### Textauszug
'''

Das vierte Thema ist die Nutzung parlamentarischer Instrumente, die wir auch stärken wollen: mit einer dringlichen Kommissionsmotion für Krisenzeiten, mit einer Beschleunigung der Umsetzung von Kommissionsmotionen und mit einer Beschleunigung der Umsetzung der parlamentarischen Initiativen in Krisenzeiten.
Das letzte Thema betrifft die Ausübung der Notrechtskompetenzen des Bundesrates. Da haben wir wenig beschlossen, nämlich nur, dass der Bundesrat neu eine Bringschuld haben soll, die zuständigen Kommissionen zu konsultieren.

'''

### Arbeitsaufträge
#1 Prüfen Sie, ob die folgenden Aussagen mit dem Textauszug übereinstimmen, und antworten Sie jeweils mit Ja oder Nein samt den entscheidenden Worten aus dem Text als wörtlichem Zitat: (a) Die Umsetzung von Kommissionsmotionen soll beschleunigt werden. (b) Zu den Notrechtskompetenzen des Bundesrates wurde viel beschlossen. (c) Der Bundesrat soll künftig die zuständigen Kommissionen konsultieren müssen.
#2 Welche Art von Kommissionsmotion nennt der Textauszug für Krisenzeiten?
#3 Schreiben Sie aus dem Textauszug den Abschnitt ab, der mit „Das vierte Thema“ beginnt und mit „Kommissionen zu konsultieren.“ endet.

### Rohdaten
'''

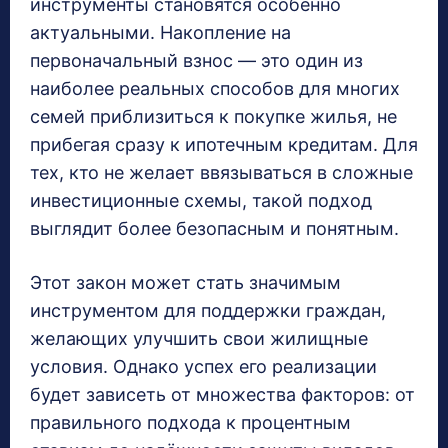
инструменты становятся особенно
актуальными. Накопление на
первоначальный взнос — это один из
наиболее реальных способов для многих
семей приблизиться к покупке жилья, не
прибегая сразу к ипотечным кредитам. Для
тех, кто не желает ввязываться в сложные
инвестиционные схемы, такой подход
выглядит более безопасным и понятным.
Этот закон может стать значимым
инструментом для поддержки граждан,
желающих улучшить свои жилищные
условия. Однако успех его реализации
будет зависеть от множества факторов: от
правильного подхода к процентным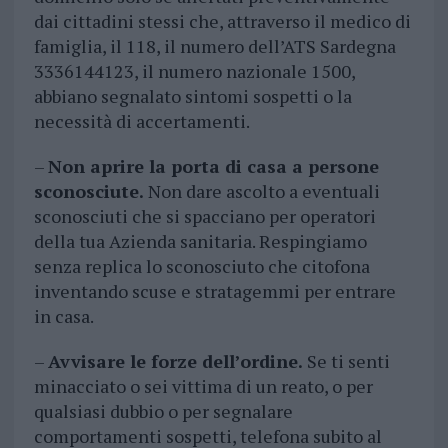
dai cittadini stessi che, attraverso il medico di
famiglia, il 118, il numero dell’ATS Sardegna
3336144123, il numero nazionale 1500,
abbiano segnalato sintomi sospetti o la
necessità di accertamenti.
–
Non aprire la porta di casa a persone
sconosciute.
Non dare ascolto a eventuali
sconosciuti che si spacciano per operatori
della tua Azienda sanitaria. Respingiamo
senza replica lo sconosciuto che citofona
inventando scuse e stratagemmi per entrare
in casa.
–
Avvisare le forze dell’ordine.
Se ti senti
minacciato o sei vittima di un reato, o per
qualsiasi dubbio o per segnalare
comportamenti sospetti, telefona subito al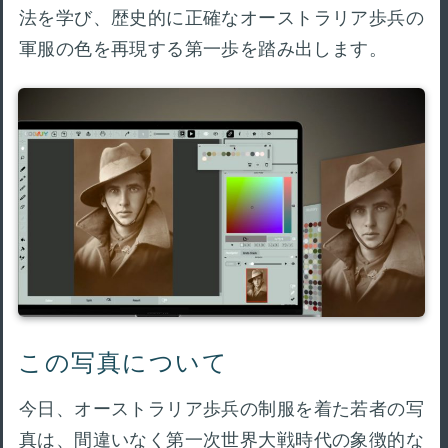
法を学び、歴史的に正確なオーストラリア歩兵の
軍服の色を再現する第一歩を踏み出します。
この写真について
今日、オーストラリア歩兵の制服を着た若者の写
真は、間違いなく第一次世界大戦時代の象徴的な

'''

### Lösungen
#1
(a) Ja: „mit einer Beschleunigung der Umsetzung von Kommissionsmotionen“
(b) Nein: „Da haben wir wenig beschlossen“
(c) Ja: „dass der Bundesrat neu eine Bringschuld haben soll, die zuständigen Kommissionen zu konsultieren“

#2 Eine dringliche Kommissionsmotion.

#3
Das vierte Thema ist die Nutzung parlamentarischer Instrumente, die wir auch stärken wollen: mit einer dringlichen Kommissionsmotion für Krisenzeiten, mit einer Beschleunigung der Umsetzung von Kommissionsmotionen und mit einer Beschleunigung der Umsetzung der parlamentarischen Initiativen in Krisenzeiten.
Das letzte Thema betrifft die Ausübung der Notrechtskompetenzen des Bundesrates. Da haben wir wenig beschlossen, nämlich nur, dass der Bundesrat neu eine Bringschuld haben soll, die zuständigen Kommissionen zu konsultieren.